OOMKill Detector and Data Splitter

Detect and mitigate out-of-memory scenarios in intake services.

Overview

Hydrolix intake services can sometimes exceed the memory limits of the indexer, causing two detectable out-of-memory scenarios:

  1. The indexer exits with status 137, signaling an OOMKill status within Kubernetes.
  2. The circuit breaker inside the indexer itself produces a specific Code: 241 error.

Hydrolix aids customers who are seeing OOMKill statuses in the indexer: it provides optional functionality to detect these scenarios and retry indexing with multiple, smaller, amounts of data to reduce the indexing service’s memory usage.

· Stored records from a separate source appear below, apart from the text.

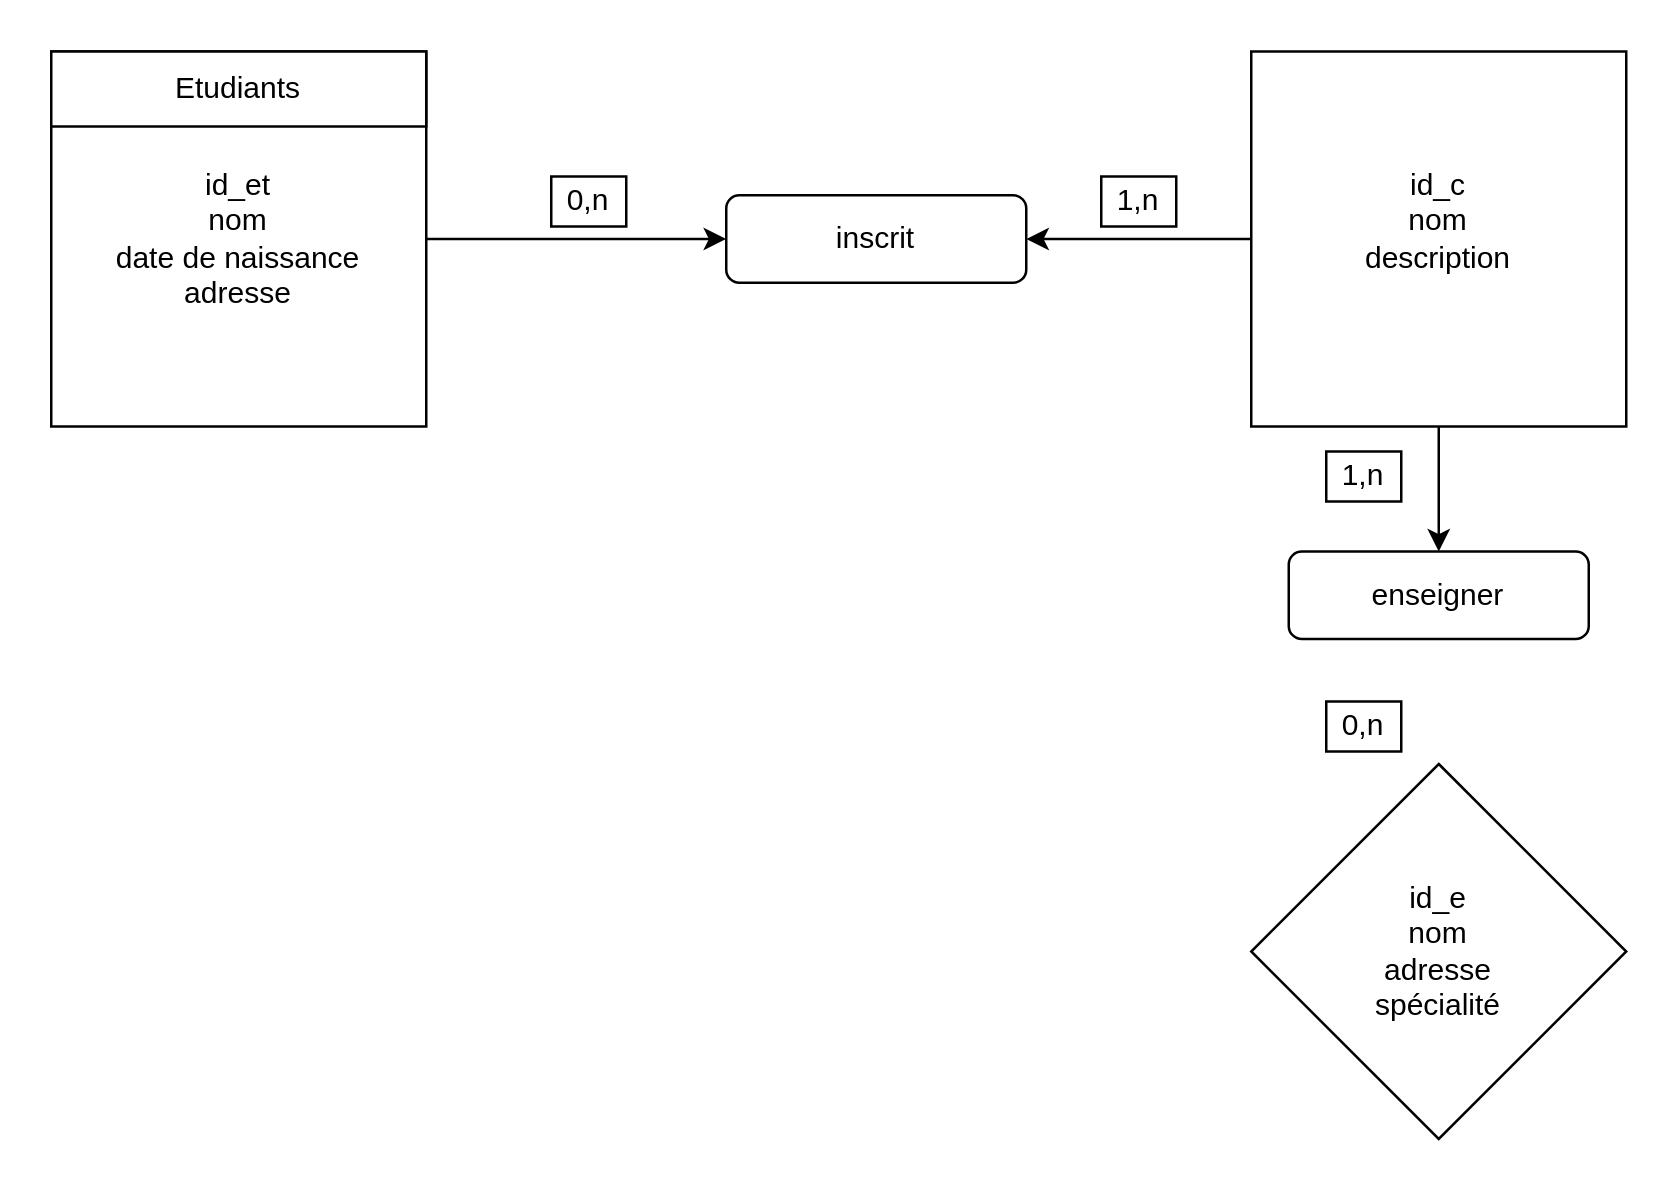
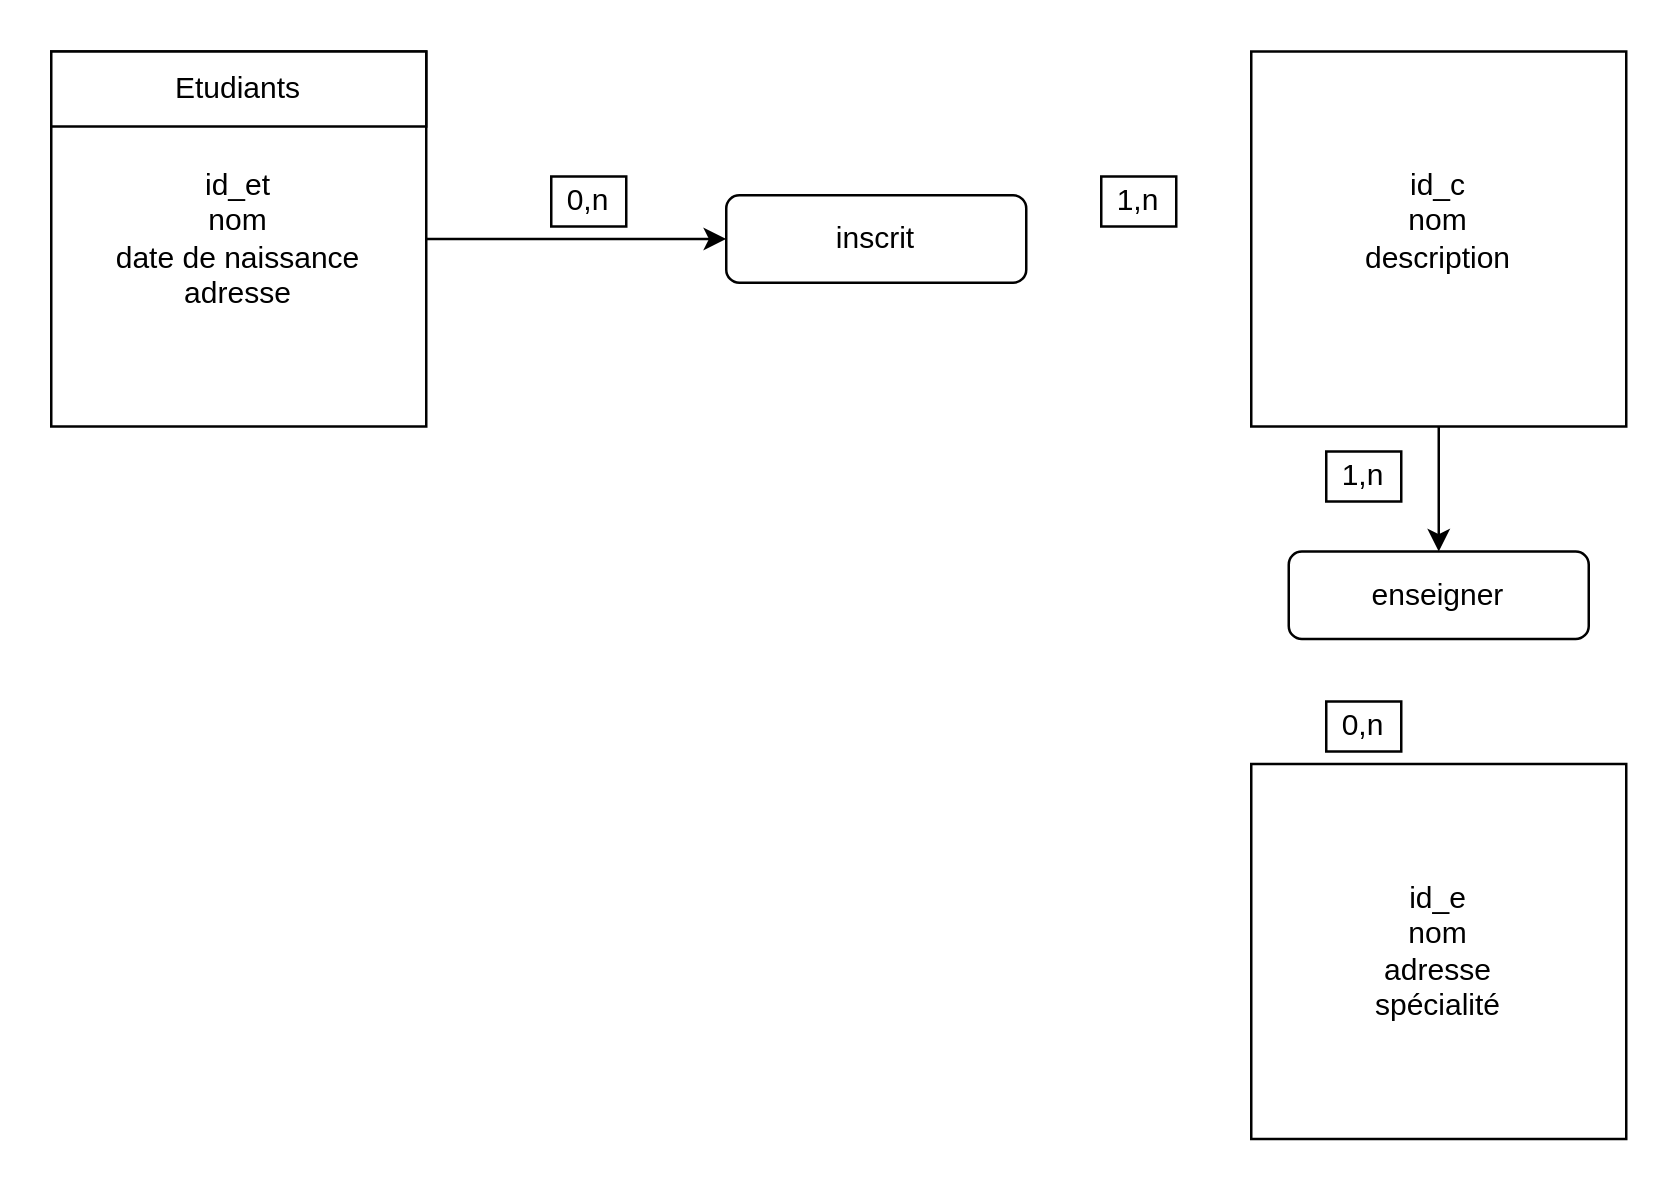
  <mxCell id="0" />
  <mxCell id="1" parent="0" />
- <mxCell id="2" value="" style="edgeStyle=none;rounded=0;orthogonalLoop=1;jettySize=auto;html=1;" edge="1" parent="1" source="4" target="9"><mxGeometry relative="1" as="geometry" /></mxCell>
  <mxCell id="3" value="" style="edgeStyle=none;rounded=0;orthogonalLoop=1;jettySize=auto;html=1;" edge="1" parent="1" source="4" target="13"><mxGeometry relative="1" as="geometry" /></mxCell>
  <mxCell id="4" value="id_c&lt;div&gt;nom&lt;/div&gt;&lt;div&gt;description&lt;/div&gt;&lt;div&gt;&lt;br&gt;&lt;/div&gt;" style="whiteSpace=wrap;html=1;aspect=fixed;" vertex="1" parent="1"><mxGeometry x="500" y="20" width="150" height="150" as="geometry" /></mxCell>
  <mxCell id="5" style="edgeStyle=none;rounded=0;orthogonalLoop=1;jettySize=auto;html=1;entryX=0;entryY=0.5;entryDx=0;entryDy=0;" edge="1" parent="1" source="6" target="9"><mxGeometry relative="1" as="geometry" /></mxCell>
  <mxCell id="6" value="id_et&lt;div&gt;nom&lt;/div&gt;&lt;div&gt;date de naissance&lt;/div&gt;&lt;div&gt;adresse&lt;/div&gt;" style="whiteSpace=wrap;html=1;aspect=fixed;" vertex="1" parent="1"><mxGeometry x="20" y="20" width="150" height="150" as="geometry" /></mxCell>
  <mxCell id="7" value="Etudiants" style="rounded=0;whiteSpace=wrap;html=1;" vertex="1" parent="1"><mxGeometry x="20" y="20" width="150" height="30" as="geometry" /></mxCell>
- <mxCell id="8" value="id_e&lt;div&gt;nom&lt;/div&gt;&lt;div&gt;adresse&lt;/div&gt;&lt;div&gt;spécialité&lt;/div&gt;" style="rhombus;whiteSpace=wrap;html=1;aspect=fixed;" vertex="1" parent="1"><mxGeometry x="500" y="305" width="150" height="150" as="geometry" /></mxCell>
+ <mxCell id="8" value="id_e&lt;div&gt;nom&lt;/div&gt;&lt;div&gt;adresse&lt;/div&gt;&lt;div&gt;spécialité&lt;/div&gt;" style="whiteSpace=wrap;html=1;aspect=fixed;" vertex="1" parent="1"><mxGeometry x="500" y="305" width="150" height="150" as="geometry" /></mxCell>
  <mxCell id="9" value="inscrit" style="rounded=1;whiteSpace=wrap;html=1;" vertex="1" parent="1"><mxGeometry x="290" y="77.5" width="120" height="35" as="geometry" /></mxCell>
  <mxCell id="10" style="edgeStyle=none;rounded=0;orthogonalLoop=1;jettySize=auto;html=1;entryX=1;entryY=0.5;entryDx=0;entryDy=0;shape=link;" edge="1" parent="1" source="6" target="6"><mxGeometry relative="1" as="geometry" /></mxCell>
  <mxCell id="11" value="0,n" style="whiteSpace=wrap;html=1;" vertex="1" parent="1"><mxGeometry x="220" y="70" width="30" height="20" as="geometry" /></mxCell>
  <mxCell id="12" value="1,n" style="whiteSpace=wrap;html=1;" vertex="1" parent="1"><mxGeometry x="440" y="70" width="30" height="20" as="geometry" /></mxCell>
  <mxCell id="13" value="enseigner" style="rounded=1;whiteSpace=wrap;html=1;" vertex="1" parent="1"><mxGeometry x="515" y="220" width="120" height="35" as="geometry" /></mxCell>
  <mxCell id="14" value="0,n" style="whiteSpace=wrap;html=1;" vertex="1" parent="1"><mxGeometry x="530" y="280" width="30" height="20" as="geometry" /></mxCell>
  <mxCell id="15" value="1,n" style="whiteSpace=wrap;html=1;" vertex="1" parent="1"><mxGeometry x="530" y="180" width="30" height="20" as="geometry" /></mxCell>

The OOMKill Detector and Data Splitter is disabled by default, and is available for all Hydrolix real time ingestion services, including intake-head, kinesis-peer, kafka-peer, and akamai-siem-peer.

Configuration

Use the oom_detection and related tunables in your hydrolixcluster.yaml to configure this behavior. The detection is enabled for services individually, and the two types of scenarios can be enabled/disabled individually via four nested settings. For example:

oom_detection:
  intake-head:
    k8s_oom_kill_detection_enabled: true
    k8s_oom_kill_detection_max_attempts: 5
    circuit_break_oom_detection_enabled: true
    preemptive_splitting_enabled: true
  kinesis-peer:
    [same keys supported as above]

Here are definitions of each of the four settings:

SettingDefault ValueDefinition
k8s_oom_kill_detection_enabledfalseSet to true to enable detection of Kubernetes OOMKills.
k8s_oom_kill_detection_max_attempts5Sets the maximum number of iterations to poll the Kubernetes API for failed containers with OOMKill status.
circuit_break_oom_detection_enabledfalseSet to true to enable detection of the circuit breaker OOM response from turbine.
preemptive_splitting_enabledfalseSet to true to enable preemptively splitting data before calling indexer based on previous OOM detections.

Regarding the k8s_oom_kill_detection_max_attempts setting: increase it if you see OOMKills that aren't detected by the intake service. Decrease it if you'd rather not have the detector spend as much time waiting for the Kubernetes API to report OOMKills. The intake services listed above will issue this log line when detecting an OOM and retrying with smaller amounts of data:

turbine oom detected attempting split

📘

Upgrading from v4.20 or earlier?

A new Kubernetes service account called ingest is provided to access the Kubernetes API. If you’re running Hydrolix in a cloud that has IAM (for example, GCP and AWS), this ingest Kubernetes service account needs to be bound to the cloud service account used for the cluster. See the v4.21 release notes for steps to follow.

Limitations

If the indexing request is for loading data from the raw data spill feature. Hydrolix won't split and retry data.